Apesar das tendências pessoais
autoritárias de Erdogan, que são óbvias, seria enganoso ver nos atuais
protestos apenas um conflito entre democracia e autocracia. Afinal, o êxito do
partido populista da Justiça e Desenvolvimento, de Erdogan, bem como a
crescente presença de práticas e símbolos religiosos na vida pública são o
resultado de mais democracia na Turquia. Costumes como o uso do véu pelas
mulheres em locais públicos, banidos pelo Estado secular, foram recuperados
porque os turcos dos meios rurais ganharam influência. Jovens religiosas
tiveram acesso às universidades urbanas. Os votos conservadores dos turcos
provincianos passaram a contar.
A aliança entre empresários e
populistas religiosos é uma originalidade da Turquia. Muitos dos novos
empreendedores, tal como as mulheres de véu, vêm de aldeias da Anatólia. Estes
novos-ricos provincianos nutrem um grande ressentimento em relação à antiga
elite de Istambul, tal como os empresários do Texas ou Kansas odeiam as elites
liberais de Nova Iorque e Washington.
Mais democracia, menos
tolerância
Mas constatar que a Turquia
atual é mais democrática não quer dizer que seja mais liberal. Esse é também um
dos problemas revelados pela primavera Árabe. Dar a todos voz no Governo é
essencial para qualquer democracia. Mas essas vozes, especialmente em tempos
revolucionários, raramente são liberais. O que vemos em países como o Egito, na
Turquia e até mesmo na Síria, é aquilo que o grande filósofo liberal britânico
Isaiah Berlin descreveu como a incompatibilidade de bens iguais. É um erro
acreditar que as coisas boas andam sempre a par. Às vezes, entrechocam-se.

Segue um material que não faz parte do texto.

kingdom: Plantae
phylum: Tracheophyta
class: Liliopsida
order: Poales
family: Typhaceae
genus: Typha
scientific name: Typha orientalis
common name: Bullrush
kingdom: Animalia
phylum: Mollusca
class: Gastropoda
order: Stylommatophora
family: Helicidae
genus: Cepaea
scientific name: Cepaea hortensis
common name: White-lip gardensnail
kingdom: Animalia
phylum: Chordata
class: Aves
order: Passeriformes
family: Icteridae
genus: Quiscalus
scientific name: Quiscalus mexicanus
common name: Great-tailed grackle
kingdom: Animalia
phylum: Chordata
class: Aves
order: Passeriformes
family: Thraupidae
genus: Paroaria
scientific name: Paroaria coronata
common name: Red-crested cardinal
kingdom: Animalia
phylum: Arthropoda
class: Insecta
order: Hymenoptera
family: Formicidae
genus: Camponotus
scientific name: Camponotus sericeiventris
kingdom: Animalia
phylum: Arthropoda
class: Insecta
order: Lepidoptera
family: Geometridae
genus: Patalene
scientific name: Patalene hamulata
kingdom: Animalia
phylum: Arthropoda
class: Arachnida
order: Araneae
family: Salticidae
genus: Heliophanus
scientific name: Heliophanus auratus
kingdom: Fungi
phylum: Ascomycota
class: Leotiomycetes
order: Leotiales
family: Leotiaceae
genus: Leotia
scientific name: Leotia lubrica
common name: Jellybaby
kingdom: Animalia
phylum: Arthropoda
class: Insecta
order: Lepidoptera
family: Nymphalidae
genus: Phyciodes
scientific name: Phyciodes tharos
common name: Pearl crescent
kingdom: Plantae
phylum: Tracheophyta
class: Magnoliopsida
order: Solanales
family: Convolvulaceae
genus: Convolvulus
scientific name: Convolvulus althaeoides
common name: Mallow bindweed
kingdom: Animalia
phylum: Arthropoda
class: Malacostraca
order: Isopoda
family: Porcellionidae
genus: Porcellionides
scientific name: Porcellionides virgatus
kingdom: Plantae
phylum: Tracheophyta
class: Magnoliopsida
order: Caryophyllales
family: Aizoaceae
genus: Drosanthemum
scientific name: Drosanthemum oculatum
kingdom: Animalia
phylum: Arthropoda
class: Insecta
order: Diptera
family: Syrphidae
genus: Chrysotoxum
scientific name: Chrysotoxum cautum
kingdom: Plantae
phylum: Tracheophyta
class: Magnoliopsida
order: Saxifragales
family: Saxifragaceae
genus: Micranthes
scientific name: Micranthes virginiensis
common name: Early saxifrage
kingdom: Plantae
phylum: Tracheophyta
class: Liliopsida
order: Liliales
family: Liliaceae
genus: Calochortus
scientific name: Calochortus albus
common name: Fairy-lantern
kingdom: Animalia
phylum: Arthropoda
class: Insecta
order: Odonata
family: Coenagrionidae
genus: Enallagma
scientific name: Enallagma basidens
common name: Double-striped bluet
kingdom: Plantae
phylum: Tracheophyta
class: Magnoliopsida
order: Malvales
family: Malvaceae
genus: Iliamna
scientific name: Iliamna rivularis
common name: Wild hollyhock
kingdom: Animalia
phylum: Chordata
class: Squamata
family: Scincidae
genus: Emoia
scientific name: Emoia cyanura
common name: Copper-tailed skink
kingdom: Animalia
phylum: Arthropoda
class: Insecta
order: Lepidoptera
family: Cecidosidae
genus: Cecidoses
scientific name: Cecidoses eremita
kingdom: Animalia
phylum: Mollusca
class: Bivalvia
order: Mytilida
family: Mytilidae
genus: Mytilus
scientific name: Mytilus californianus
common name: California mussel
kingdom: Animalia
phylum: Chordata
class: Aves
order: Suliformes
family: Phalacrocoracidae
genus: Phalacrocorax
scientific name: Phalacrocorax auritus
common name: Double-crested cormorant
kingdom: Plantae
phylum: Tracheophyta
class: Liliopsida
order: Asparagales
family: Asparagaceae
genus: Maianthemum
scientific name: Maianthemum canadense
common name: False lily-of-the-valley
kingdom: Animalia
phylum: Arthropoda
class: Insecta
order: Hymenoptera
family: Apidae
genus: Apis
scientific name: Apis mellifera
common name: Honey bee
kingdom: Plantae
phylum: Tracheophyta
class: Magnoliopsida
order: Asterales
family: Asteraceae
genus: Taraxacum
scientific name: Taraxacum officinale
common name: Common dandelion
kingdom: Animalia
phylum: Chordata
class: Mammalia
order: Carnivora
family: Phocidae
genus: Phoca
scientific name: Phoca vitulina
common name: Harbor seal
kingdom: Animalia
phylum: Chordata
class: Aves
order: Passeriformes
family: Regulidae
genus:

E é o que acontece nas penosas
transições políticas do Médio Oriente. A democracia é positiva, tal como o são
o liberalismo e a tolerância. O ideal, evidentemente, é coincidirem.
Presentemente, na maior parte do Médio Oriente, isso não acontece. Mais
democracia pode mesmo significar menos liberalismo e tolerância.
É fácil simpatizar com os
rebeldes contra a ditadura de Bashar Al-Assad, na Síria, por exemplo. Mas as
classes altas de Damasco, os homens e mulheres seculares que gostam de música e
filmes ocidentais, alguns deles membros de minorias religiosas, cristãos e
alauitas, vão passar mal quando Bashar desaparecer. O baathismo é opressivo e
ditatorial, muitas vezes até brutal; mas protege minorias e as elites
seculares.
Será isso razão para apoiar
ditadores, apenas porque mantêm o islamismo sob controlo? De facto, não é. Até
porque a violência do Islão político é, em larga medida, um produto desses
regimes opressivos. Quanto mais tempo permanecerem no poder, mais violentas
serão as rebeliões islamitas.
Também não é motivo para
apoiar Erdogan e os seus construtores de centros comerciais contra os
manifestantes, na Turquia. Os contestatários têm o direito de se opor à
indiferença arrogante do Governo face à opinião pública e à sufocação oficial
da imprensa. Mas ver o conflito como uma luta justa contra a afirmação religiosa
seria igualmente um equívoco. A maior visibilidade do Islão é o resultado
inevitável de mais democracia. Como impedir que isso mate o liberalismo é a
questão mais importante no Médio Oriente. Erdogan não é um liberal. Mas a
Turquia continua a ser uma democracia. Espera-se que os protestos contra o
primeiro-ministro tornem o país mais liberal.